There is one phrase I overuse to an almost criminal extent - "the power of music". As a Nordoff Robbins music therapist, it is both my currency and an easily digestible sound-byte that trips off the tongue when I haven't the time or inclination to explain what it is I actually do.
When music therapists talk about the 'power' music has, I think we are describing music's inherent potential to connect us, to move us, to remind us who we are and to change the way we think and feel.
Everyone has an instinctive understanding of the language of music. Consequently, we can't help but respond to it. As a (faintly embarrassed to admit) monolinguist, I find it pretty easy to ignore an overheard train conversation spoken in Spanish or Mandarin... yet if it's in English I find it nigh on impossible not to earwig at least a little. So it is with the language of music; we all understand it, so when we hear it we can't help but tune in.
Where did this innate, universal understanding come from? Well many would say that it is because we are all formed by music.
When we enter the world our primary relationship, usually with our mother, is fundamentally a musical one. There are the obvious musical tools - the lilting melody of her voice as she sings to calm us or her rhythmical rocking to lull us to sleep. But the musical nature of the relationship runs far deeper. In fact when trying to describe the nuances of how a mother and her baby interact with each other, child developmentalists such as Daniel Stern found that they constantly borrowed from musical terminology to do so; the rhythm of the interaction, the shifting dynamic range, a shared crescendo, and so on.
Even before that, our earliest experiences in the womb are essentially musical in nature. We hear the rhythm of our mother's heart beat on average about 26 million times before we leave the safety of the womb. We experience and internalize the regular meter of her pulse, her breathing, her walking.
We also hear the melody of our mother's voice. Or to be specific, we hear the melody, and we hear the silence when it stops. Many now consider this 'presence' and 'absence' creates our first meaningful experience of ourselves - of something being with us, then, through silence, absent.
I've recently found myself considering this relationship between music and silence in music therapy, which has been prompted by David Hendy's excellent Radio 4 series, Noise: A Human History. In this week's episode, in which he focused on humanity's affiliation with silence, Hendy said that 'in a world full of noise, the value of silence is rocketing'.
As a Londoner who spent 10 years living under the Heathrow flight path I know all too well what he means. But his insight reminded me that we take silence for granted at our peril. Indeed I believe that the source of the 'power' of music is, to a large extent, the power of silence. It is the silence before, after or during a musical experience that articulates and structures that experience, and in doing so helps us to make sense of it.
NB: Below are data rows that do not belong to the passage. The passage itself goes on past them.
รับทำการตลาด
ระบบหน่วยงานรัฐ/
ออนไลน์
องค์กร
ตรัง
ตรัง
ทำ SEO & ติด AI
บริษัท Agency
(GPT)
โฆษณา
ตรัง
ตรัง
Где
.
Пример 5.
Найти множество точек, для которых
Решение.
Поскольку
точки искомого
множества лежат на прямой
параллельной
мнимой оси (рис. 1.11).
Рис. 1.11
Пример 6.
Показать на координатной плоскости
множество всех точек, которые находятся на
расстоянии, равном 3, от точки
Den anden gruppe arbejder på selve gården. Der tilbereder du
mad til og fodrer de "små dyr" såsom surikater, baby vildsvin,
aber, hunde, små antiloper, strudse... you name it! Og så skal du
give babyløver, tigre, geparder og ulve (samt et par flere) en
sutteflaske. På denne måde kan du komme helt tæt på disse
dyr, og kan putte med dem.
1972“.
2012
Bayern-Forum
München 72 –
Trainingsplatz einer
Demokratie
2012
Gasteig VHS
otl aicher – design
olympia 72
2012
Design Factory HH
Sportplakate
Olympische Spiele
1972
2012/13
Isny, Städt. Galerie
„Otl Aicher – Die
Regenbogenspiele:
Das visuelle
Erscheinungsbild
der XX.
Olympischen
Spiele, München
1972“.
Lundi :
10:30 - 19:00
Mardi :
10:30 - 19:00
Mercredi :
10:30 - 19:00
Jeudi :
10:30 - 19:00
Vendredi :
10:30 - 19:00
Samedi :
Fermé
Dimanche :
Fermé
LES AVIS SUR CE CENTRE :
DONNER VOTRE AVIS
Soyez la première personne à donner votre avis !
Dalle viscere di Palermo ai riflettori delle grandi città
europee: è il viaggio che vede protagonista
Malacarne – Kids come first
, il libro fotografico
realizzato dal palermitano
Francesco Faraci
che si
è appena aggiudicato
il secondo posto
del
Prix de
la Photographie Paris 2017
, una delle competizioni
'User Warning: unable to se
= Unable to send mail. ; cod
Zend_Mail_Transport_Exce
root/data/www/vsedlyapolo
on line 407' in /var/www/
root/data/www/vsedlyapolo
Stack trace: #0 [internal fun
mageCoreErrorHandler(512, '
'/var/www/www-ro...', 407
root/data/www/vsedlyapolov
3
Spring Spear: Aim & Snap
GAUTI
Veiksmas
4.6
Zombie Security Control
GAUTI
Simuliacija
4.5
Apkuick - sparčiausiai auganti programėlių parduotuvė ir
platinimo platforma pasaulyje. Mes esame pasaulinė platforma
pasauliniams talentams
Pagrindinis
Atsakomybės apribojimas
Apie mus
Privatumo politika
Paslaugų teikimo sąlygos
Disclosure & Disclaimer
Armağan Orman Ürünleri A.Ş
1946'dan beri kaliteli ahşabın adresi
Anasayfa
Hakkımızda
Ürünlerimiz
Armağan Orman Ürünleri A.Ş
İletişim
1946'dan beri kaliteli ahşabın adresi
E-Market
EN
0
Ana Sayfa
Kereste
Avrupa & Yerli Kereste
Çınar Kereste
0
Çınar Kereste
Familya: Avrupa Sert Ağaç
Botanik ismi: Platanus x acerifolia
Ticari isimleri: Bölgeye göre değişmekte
So silence, perhaps counter-intuitively, is one of the most powerful tools in a music therapist's armory. Because through the journey from silence into music and back again, comes meaning. And often our job as music therapists is to help clients find a balance between the two; for example with clients on the autistic spectrum.
Much of the original work that Paul Nordoff and Clive Robbins did when formulating their approach to music therapy was with autistic children. Today, 50 years on, the range of client groups whose lives are transformed by the charity that bears their name has expanded enormously. However, at the Nordoff Robbins music therapy centre in London where I work we still see a lot of children and adults with ASD.
Commonly, these children develop repetitive, self-isolating cycles or patterns to create order and sense from what can be for them an incomprehensible, orderless world. So often they will come in to the music therapy room, find an instrument to play and soon get stuck or lost in one of these repetitive patterns - endlessly playing up and down the xylophone or beating a drum, unable or unwilling to stop; perhaps for fear that in the silence the incoherence of the 'real' world will return.
One of our tasks as therapists in this situation is to make that silence bearable. To use it to punctuate the music we make together, in order to make our musical connection meaningful and understandable. In doing so, we can then offer a pathway out of isolation to be able to communicate in a slightly more endurable world outside.
Silence in music therapy, as in life, can take on many qualities. It can be oppressive or mutual, uncomfortable or soothing. I often find in music therapy with verbal adults that when a long musical improvisation ends it is very difficult to come straight back 'into words'. Here an instinctive shared silence - sometimes of as long as a minute, can act as a de-compression chamber allowing us time to return from the intimacy of spontaneous shared music-making back into the realm of words and interpretation.
Many who go to classical music concerts will recognize that instinct in the couple of seconds' silence between the music ending and applause starting. It brings audience and musicians together in a moment of shared, intimate stillness, reminding us that what was experienced individually was also experienced together. And again it acts as a transition back into the wider world. That is of course unless some idiot ruins the silence with a self-agrandising 'bravo' before the final note has even ended.
So really when we talk about the power of music, perhaps we have in mind the eternal dance between music and silence, one framing the other to create meaning that is unique to each of us, spoken in a language that is universal.